Calcutta, Nov. 19: Forget B for Bengal. Azim Premji has just put it in the A team. At the top of the A team.

'You have the best chief minister in the country,' said the richest man in the country.

Sceptics may start muttering Buddhadeb is best because Naidu and Krishna are no longer around, but Premji would have none of it.

Asked to rate Buddhadeb Bhattacharjee, the Wipro chief said: 'Yes, he is in the league of (N.) Chandrababu Naidu' But he (Bhattacharjee) is working in a much more straitjacketed surrounding.'

Andhra's Naidu and Karnataka's S.M. Krishna used to be the darlings of industry but the first lost the election and the second lost the chief minister's post.

Businessmen prefer boredom ' in politics and policy, at least. Premji made that clear while explaining why Wipro was investing in Calcutta.

'You have the best chief minister in the country. The continuity of policies in the state and a stable government are also important factors,' he said, addressing a Confederation of Indian Industry meet.

Premji was in town for the opening of Wipro's sprawling campus, the seventh in the country, in Salt Lake.

'We are pleased with our decision of coming to Calcutta and satisfied with the support that we got from the government. We will continue to invest and grow here,' he announced.

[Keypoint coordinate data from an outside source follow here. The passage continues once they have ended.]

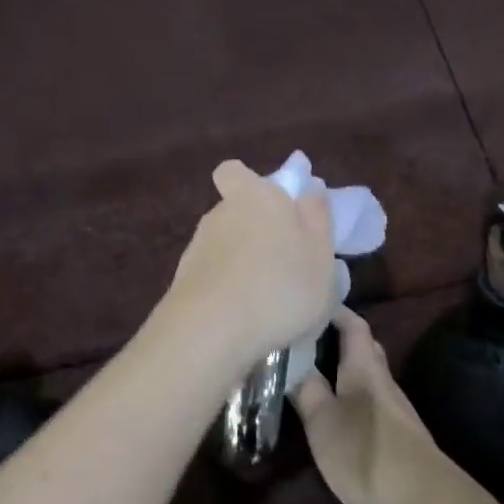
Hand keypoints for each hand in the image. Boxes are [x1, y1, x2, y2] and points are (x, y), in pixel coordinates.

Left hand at [166, 159, 337, 367]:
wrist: (211, 331)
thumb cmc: (281, 286)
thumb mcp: (320, 256)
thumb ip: (317, 219)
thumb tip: (310, 190)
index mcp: (256, 197)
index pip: (234, 172)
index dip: (248, 184)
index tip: (270, 206)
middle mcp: (220, 214)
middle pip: (235, 211)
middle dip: (254, 231)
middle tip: (283, 263)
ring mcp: (197, 248)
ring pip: (224, 247)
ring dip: (242, 265)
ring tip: (268, 300)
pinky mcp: (183, 281)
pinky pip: (213, 278)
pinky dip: (227, 291)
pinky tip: (244, 319)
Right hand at [291, 308, 446, 503]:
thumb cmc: (366, 452)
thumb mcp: (322, 420)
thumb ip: (306, 390)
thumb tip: (289, 363)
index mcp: (366, 369)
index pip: (354, 325)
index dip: (335, 310)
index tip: (310, 301)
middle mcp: (383, 384)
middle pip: (364, 351)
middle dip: (338, 341)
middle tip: (304, 340)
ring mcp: (393, 414)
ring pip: (366, 381)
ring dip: (342, 375)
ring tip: (309, 377)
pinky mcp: (395, 443)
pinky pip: (368, 410)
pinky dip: (349, 404)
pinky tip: (331, 418)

Later, he confirmed that Wipro would set up another centre in the city, for which it has already sought 40 acres in Rajarhat.

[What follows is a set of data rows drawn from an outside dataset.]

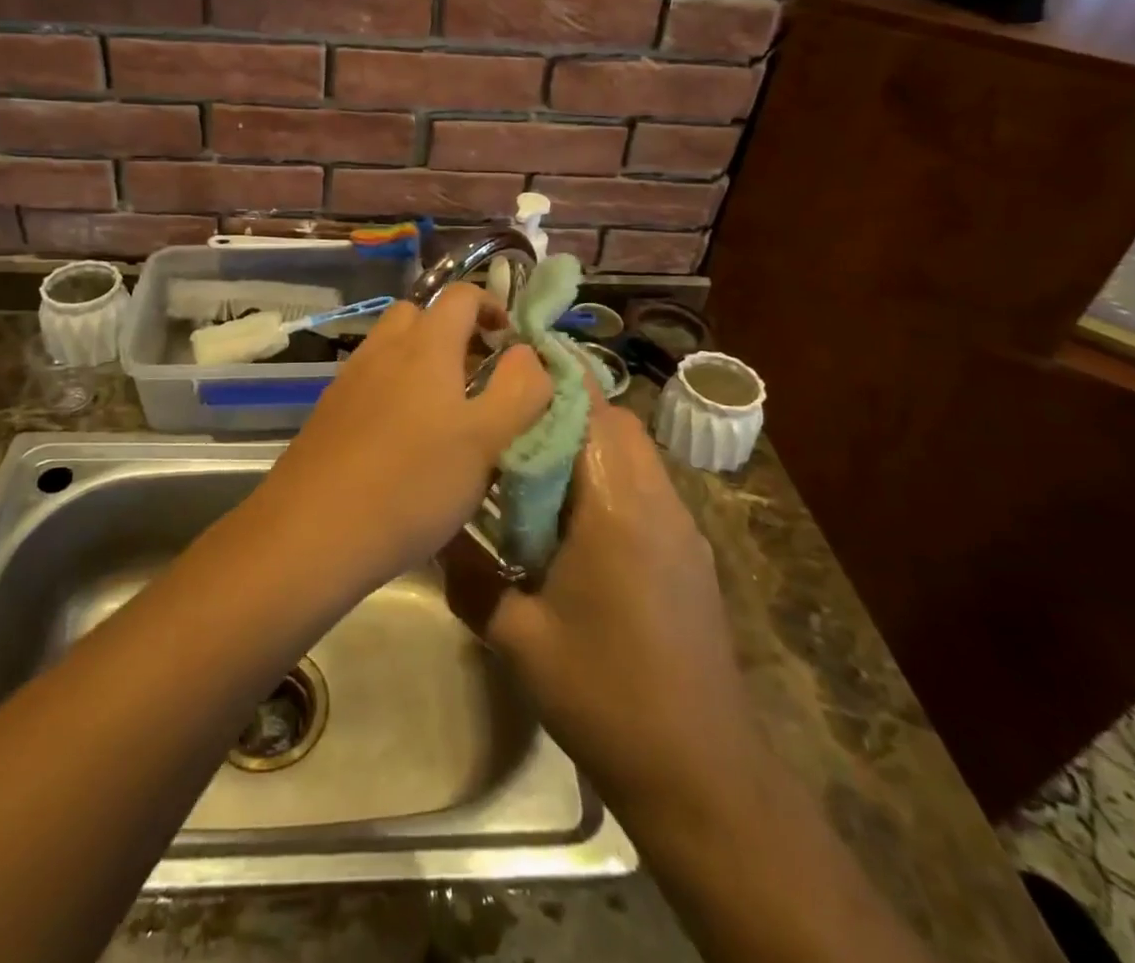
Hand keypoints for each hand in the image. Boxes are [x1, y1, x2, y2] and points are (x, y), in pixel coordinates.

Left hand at [259, 284, 551, 589]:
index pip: (461, 295)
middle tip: (477, 374)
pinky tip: (402, 440)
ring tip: (444, 412)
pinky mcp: (328, 412)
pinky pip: (369, 381)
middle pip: (419, 314)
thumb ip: (519, 390)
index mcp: (425, 346)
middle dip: (452, 330)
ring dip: (420, 361)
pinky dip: (392, 390)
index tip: (511, 339)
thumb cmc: (411, 483)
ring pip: (390, 348)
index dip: (491, 305)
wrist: (311, 532)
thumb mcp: (486, 441)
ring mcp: (348, 380)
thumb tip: (528, 352)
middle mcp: (382, 350)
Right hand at [447, 400, 755, 813]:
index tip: (507, 362)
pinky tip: (569, 511)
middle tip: (507, 414)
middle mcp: (656, 500)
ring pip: (632, 450)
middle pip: (614, 421)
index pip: (589, 410)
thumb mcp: (519, 639)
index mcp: (616, 506)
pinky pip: (643, 484)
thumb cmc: (605, 695)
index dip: (550, 377)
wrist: (702, 772)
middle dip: (563, 405)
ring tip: (530, 457)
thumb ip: (470, 578)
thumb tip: (432, 537)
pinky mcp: (687, 551)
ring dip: (586, 439)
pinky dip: (605, 473)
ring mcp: (679, 525)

Present at the inauguration, Bhattacharjee promised all help in quick completion of the second centre. 'After we were voted to power for the sixth time, my first decision was to allot land to Wipro in May 2001,' he recounted to a huge round of applause.

Built on 16 acres at an investment of around Rs 100 crore, the first centre started working in August. In less than two months, the headcount has gone up to 1,000 in a set-up that has a capacity to accommodate around 7,000.

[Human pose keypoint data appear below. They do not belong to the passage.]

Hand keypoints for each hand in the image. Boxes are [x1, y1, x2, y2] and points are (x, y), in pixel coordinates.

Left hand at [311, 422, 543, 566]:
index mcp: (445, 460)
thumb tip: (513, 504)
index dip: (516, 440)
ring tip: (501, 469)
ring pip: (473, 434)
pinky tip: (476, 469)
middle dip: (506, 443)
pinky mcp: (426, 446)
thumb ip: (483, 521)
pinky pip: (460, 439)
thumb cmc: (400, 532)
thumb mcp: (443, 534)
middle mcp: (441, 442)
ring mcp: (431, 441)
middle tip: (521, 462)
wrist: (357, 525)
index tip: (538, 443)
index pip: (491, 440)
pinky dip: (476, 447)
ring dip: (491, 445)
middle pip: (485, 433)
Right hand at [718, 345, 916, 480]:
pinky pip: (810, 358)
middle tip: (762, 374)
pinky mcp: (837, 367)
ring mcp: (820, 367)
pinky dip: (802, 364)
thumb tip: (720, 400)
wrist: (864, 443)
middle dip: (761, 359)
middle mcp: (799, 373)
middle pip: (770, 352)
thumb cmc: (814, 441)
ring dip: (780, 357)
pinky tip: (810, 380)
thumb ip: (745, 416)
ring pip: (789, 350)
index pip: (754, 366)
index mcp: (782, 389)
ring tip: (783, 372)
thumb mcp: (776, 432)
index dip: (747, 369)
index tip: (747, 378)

'The success of the IT (infotech) and IT-enabled services industry depends on the availability of a talent pool. West Bengal is a citadel of knowledge' Premji's paean continued.

It was not one-sided by any means.

'Premji is not a stereotype businessman, he is a visionary. He thinks not only about the urban intelligentsia, he is also concerned about rural people,' Bhattacharjee said.

WARNING I: With the good words from Premji came a reminder ' wrapped in carefully worded phrases ' to keep the focus steady on creating enabling infrastructure. 'Some of the southern states have fallen back in putting the necessary infrastructure in place. They are losing on incremental business,' he said. Some time ago, he had blasted the Karnataka government.

WARNING II: Premji declined comment, but his colleague Raman Roy, the CEO of Wipro Spectramind, said frequent bandhs were a 'matter of concern'.

'Bandhs come in the way of our efforts of bringing in business and clients to Calcutta. Though operations don't suffer during strikes, it is difficult to convince overseas clients about the reality,' he said.

Bandh for Bengal is still a reality.